## SOURCE TEXT
▼▼▼
0

I wrote a script that scrapes http://sf.eater.com/the-shutter for the dates articles are posted, then emails me the date of the most recent article. While this is fantastic (especially that I got it to work!), the ideal situation would be the ability to only send emails when a previously unseen (i.e. new) article is posted.

Here is what I wrote:

# Import requests (to download the page)
import requests

# Import BeautifulSoup (to parse what we download)
from bs4 import BeautifulSoup

# Import Time (to add a delay between the times the scape runs)
import time

# Import smtplib (to allow us to email)
import smtplib

# Import regular expressions
import re 

import urllib2

import sys

from email.MIMEMultipart import MIMEMultipart

from email.MIMEText import MIMEText

#-----------------------------------------------------------

#scrape the page
url = "http://sf.eater.com/the-shutter"
▲▲▲
## WHAT YOU NEED TO DO
**a.** Do these statements agree with the scraping post above? Answer yes or no for each, and quote the words of the post that decide it.
(i) The script emails the date of the most recent article.
(ii) The script already sends email only when a new article is posted.
(iii) BeautifulSoup is imported to download the page.
**b.** Please list every name brought in by an import line in the scraping post that has a comment line directly above it.
**c.** Pick up the scraping post after its last line and write the next part of the script.

## DATASET CONTENT
▼▼▼
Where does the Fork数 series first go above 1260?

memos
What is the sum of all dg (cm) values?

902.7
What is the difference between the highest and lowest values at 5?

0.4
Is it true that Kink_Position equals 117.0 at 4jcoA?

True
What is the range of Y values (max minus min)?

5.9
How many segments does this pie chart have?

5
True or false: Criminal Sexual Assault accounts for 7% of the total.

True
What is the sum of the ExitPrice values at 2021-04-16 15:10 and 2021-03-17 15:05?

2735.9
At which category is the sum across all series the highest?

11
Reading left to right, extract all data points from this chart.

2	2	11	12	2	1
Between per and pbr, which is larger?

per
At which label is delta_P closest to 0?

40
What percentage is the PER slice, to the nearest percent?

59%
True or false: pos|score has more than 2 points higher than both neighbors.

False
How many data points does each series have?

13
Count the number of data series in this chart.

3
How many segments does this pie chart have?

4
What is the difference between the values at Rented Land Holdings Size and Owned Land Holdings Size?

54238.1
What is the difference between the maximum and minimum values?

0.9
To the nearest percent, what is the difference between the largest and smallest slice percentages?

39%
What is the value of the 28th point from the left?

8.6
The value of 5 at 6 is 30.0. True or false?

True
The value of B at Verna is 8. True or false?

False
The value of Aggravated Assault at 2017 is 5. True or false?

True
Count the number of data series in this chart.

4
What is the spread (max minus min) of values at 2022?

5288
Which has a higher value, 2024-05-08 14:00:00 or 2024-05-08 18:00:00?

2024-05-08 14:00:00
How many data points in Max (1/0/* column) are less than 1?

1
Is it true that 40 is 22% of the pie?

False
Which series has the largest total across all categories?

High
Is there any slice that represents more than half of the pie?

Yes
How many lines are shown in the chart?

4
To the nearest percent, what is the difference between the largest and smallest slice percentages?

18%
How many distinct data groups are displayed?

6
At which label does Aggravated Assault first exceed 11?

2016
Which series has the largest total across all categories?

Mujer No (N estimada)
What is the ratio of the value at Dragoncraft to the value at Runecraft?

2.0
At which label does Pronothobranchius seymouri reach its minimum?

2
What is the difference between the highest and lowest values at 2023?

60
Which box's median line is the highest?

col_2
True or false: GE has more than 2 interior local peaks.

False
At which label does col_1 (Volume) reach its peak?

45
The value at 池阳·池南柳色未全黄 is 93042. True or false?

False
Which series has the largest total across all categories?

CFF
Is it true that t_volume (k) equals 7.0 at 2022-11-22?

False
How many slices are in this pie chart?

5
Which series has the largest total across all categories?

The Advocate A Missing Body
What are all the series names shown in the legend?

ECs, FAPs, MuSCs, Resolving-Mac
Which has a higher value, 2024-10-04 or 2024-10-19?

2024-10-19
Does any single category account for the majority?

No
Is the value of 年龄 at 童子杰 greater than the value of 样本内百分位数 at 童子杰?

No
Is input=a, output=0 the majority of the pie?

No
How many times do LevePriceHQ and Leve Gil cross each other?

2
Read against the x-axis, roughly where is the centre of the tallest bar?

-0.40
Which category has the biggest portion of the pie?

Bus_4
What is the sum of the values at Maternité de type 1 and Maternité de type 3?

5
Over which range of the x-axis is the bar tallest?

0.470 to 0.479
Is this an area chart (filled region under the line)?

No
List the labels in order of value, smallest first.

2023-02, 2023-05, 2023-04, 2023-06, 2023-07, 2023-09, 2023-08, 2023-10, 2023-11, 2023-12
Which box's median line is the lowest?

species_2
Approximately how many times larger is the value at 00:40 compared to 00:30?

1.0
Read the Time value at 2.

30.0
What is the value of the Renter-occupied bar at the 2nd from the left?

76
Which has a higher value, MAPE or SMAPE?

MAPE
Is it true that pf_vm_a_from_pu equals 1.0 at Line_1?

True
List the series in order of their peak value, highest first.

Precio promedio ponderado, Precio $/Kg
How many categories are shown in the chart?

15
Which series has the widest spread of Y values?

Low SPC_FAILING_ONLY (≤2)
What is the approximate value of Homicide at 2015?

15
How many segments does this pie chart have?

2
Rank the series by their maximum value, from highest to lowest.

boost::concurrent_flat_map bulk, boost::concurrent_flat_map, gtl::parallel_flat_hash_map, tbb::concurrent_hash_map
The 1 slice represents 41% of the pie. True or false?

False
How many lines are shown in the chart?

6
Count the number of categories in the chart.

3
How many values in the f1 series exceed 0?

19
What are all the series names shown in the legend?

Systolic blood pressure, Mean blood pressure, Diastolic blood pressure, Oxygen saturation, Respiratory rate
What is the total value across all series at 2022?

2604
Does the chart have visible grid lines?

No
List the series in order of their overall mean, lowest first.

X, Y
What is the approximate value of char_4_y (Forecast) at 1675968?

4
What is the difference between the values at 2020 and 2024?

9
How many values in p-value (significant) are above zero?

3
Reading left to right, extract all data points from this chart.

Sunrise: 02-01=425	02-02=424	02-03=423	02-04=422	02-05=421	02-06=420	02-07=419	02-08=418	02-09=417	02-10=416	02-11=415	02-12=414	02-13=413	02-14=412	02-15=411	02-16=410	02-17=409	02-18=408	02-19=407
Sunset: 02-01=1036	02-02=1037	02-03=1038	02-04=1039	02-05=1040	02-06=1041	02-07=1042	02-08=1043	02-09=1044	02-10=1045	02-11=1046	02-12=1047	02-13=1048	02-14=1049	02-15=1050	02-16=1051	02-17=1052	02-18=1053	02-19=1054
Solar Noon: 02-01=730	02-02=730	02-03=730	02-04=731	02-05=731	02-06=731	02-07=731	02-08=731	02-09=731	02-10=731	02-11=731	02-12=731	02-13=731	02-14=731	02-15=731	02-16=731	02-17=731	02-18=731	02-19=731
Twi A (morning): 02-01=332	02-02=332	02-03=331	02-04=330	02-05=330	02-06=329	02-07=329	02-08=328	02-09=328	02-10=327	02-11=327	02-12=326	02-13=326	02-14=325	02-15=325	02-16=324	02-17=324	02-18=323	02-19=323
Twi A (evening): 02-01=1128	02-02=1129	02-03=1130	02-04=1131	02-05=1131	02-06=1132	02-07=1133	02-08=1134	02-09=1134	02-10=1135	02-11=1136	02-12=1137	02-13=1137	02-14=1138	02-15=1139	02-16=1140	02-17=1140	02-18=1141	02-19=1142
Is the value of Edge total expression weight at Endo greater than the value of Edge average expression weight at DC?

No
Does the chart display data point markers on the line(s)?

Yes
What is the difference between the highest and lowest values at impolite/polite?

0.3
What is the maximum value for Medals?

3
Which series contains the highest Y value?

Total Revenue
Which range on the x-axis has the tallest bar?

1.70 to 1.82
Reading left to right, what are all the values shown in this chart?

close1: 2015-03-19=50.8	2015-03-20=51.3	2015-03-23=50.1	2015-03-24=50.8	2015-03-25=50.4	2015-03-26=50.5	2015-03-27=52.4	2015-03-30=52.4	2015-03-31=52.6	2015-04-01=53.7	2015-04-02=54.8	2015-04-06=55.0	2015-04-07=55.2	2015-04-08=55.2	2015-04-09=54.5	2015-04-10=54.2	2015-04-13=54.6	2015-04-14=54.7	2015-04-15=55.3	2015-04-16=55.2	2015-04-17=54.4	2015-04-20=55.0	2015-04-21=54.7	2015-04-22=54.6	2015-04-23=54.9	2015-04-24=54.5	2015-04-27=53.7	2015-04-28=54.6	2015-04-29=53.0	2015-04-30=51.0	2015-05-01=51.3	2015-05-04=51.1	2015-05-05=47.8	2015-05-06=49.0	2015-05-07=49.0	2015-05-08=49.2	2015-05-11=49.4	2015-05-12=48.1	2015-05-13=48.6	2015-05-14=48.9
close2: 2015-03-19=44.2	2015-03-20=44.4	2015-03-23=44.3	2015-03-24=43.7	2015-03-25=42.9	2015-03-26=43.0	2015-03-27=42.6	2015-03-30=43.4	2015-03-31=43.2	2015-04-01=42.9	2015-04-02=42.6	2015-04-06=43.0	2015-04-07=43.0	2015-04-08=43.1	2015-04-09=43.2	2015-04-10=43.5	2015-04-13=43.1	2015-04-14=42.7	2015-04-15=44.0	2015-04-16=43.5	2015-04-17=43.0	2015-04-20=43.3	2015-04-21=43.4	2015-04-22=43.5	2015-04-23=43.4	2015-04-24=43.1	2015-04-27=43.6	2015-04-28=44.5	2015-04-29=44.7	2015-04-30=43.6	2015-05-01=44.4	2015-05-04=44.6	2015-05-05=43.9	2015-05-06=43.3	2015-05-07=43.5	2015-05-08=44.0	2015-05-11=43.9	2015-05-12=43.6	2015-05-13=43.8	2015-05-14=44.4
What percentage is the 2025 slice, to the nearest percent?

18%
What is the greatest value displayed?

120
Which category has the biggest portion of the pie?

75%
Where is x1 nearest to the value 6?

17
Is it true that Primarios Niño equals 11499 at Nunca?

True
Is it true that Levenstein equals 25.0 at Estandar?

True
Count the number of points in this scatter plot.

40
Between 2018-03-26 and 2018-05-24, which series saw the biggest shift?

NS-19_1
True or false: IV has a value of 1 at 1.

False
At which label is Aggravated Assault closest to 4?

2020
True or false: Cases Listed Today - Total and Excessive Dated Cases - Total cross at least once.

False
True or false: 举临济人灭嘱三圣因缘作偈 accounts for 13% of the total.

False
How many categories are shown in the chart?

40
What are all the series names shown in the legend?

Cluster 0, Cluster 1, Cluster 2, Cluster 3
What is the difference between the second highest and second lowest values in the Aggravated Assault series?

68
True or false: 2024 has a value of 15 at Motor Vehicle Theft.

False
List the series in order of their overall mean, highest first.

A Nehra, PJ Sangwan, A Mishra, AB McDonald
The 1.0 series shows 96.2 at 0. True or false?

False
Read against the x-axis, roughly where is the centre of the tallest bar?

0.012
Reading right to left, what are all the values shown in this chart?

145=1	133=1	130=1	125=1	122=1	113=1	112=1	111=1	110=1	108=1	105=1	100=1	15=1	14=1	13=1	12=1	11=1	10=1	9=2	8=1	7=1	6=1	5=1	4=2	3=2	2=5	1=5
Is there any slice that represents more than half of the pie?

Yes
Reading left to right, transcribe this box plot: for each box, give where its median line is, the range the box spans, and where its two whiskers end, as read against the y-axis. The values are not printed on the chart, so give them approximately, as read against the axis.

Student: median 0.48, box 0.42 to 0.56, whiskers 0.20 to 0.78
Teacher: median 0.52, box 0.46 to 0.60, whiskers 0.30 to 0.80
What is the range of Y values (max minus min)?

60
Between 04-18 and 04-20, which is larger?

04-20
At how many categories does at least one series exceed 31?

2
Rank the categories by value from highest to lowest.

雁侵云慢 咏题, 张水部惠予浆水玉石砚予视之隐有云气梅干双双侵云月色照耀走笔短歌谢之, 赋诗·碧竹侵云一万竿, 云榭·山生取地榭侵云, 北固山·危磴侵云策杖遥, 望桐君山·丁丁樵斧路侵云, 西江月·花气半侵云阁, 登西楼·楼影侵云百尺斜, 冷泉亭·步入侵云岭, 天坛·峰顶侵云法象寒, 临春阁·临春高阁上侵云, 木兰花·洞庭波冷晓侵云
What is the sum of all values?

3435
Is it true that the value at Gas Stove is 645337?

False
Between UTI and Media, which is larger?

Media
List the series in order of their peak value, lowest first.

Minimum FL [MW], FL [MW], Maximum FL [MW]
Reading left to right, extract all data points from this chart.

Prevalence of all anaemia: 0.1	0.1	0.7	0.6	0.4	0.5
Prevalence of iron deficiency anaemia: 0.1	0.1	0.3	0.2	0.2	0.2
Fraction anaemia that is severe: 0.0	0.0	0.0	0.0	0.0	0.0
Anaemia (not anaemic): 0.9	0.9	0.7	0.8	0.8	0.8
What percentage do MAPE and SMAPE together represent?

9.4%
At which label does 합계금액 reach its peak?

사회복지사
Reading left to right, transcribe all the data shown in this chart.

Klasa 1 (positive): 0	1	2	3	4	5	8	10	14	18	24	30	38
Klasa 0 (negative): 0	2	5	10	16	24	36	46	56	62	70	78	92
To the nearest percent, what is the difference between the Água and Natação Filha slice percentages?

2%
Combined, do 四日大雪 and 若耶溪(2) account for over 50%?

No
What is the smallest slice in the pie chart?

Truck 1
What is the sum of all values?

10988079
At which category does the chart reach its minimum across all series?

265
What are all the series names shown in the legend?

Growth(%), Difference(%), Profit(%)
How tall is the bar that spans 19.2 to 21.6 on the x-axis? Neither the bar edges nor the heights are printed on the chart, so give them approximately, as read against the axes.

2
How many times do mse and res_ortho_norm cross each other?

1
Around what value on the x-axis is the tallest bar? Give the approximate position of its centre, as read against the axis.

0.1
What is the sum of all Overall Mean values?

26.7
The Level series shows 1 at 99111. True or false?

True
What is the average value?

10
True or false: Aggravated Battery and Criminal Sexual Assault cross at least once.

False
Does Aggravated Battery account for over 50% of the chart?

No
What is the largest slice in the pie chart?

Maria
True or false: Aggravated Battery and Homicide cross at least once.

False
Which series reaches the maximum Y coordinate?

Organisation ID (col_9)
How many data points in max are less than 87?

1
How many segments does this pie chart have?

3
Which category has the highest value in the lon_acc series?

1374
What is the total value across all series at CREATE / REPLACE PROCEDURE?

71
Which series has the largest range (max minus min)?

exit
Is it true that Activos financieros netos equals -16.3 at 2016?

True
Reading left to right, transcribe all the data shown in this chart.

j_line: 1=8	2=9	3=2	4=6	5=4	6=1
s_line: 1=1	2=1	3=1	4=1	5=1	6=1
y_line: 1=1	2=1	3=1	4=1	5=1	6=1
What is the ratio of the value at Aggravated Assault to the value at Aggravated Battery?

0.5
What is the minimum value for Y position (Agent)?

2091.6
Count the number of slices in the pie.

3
▲▲▲
## TASK RESULTS
**a.**
(i) Yes: "then emails me the date of the most recent article"
(ii) No: "the ideal situation would be the ability to only send emails when a previously unseen (i.e. new) article is posted"
(iii) No: "# Import BeautifulSoup (to parse what we download)"

**b.** requests, BeautifulSoup, time, smtplib, re

**c.**
headers = {'User-Agent': 'Mozilla/5.0 (Macintosh; Intel Mac OS X 10_10_1) AppleWebKit/537.36 (KHTML, like Gecko) Chrome/39.0.2171.95 Safari/537.36'}
response = requests.get(url, headers=headers)

#parse the HTML
soup = BeautifulSoup(response.text, "html.parser")

#create an empty list
dates = []

#iterate through the parsed HTML and extract dates
for span_tag in soup.find_all("span"):
    if 'am' in span_tag.text:
        dates.append(span_tag.text)
    if 'pm' in span_tag.text:
        dates.append(span_tag.text)


# email the results
#sending addres
fromaddr = "<insert from add here>" 
#to address
toaddr = "<insert to add here>" 
msg = MIMEMultipart()
msg['From'] = fromaddr
msg['To'] = toaddr
#subject of the email
msg['Subject'] = "Shutter Article Check" 

 #body of the email
body = "The most recent Shutter article page for SF Eater was posted on" + dates[0] + "Here is a link:  http://sf.eater.com/the-shutter" 
msg.attach(MIMEText(body, 'plain'))

server = smtplib.SMTP('smtp.gmail.com', 587)
server.starttls()
server.login(fromaddr, "<insert password here>") # username/password
text = msg.as_string()
server.sendmail(fromaddr, toaddr, text)
server.quit()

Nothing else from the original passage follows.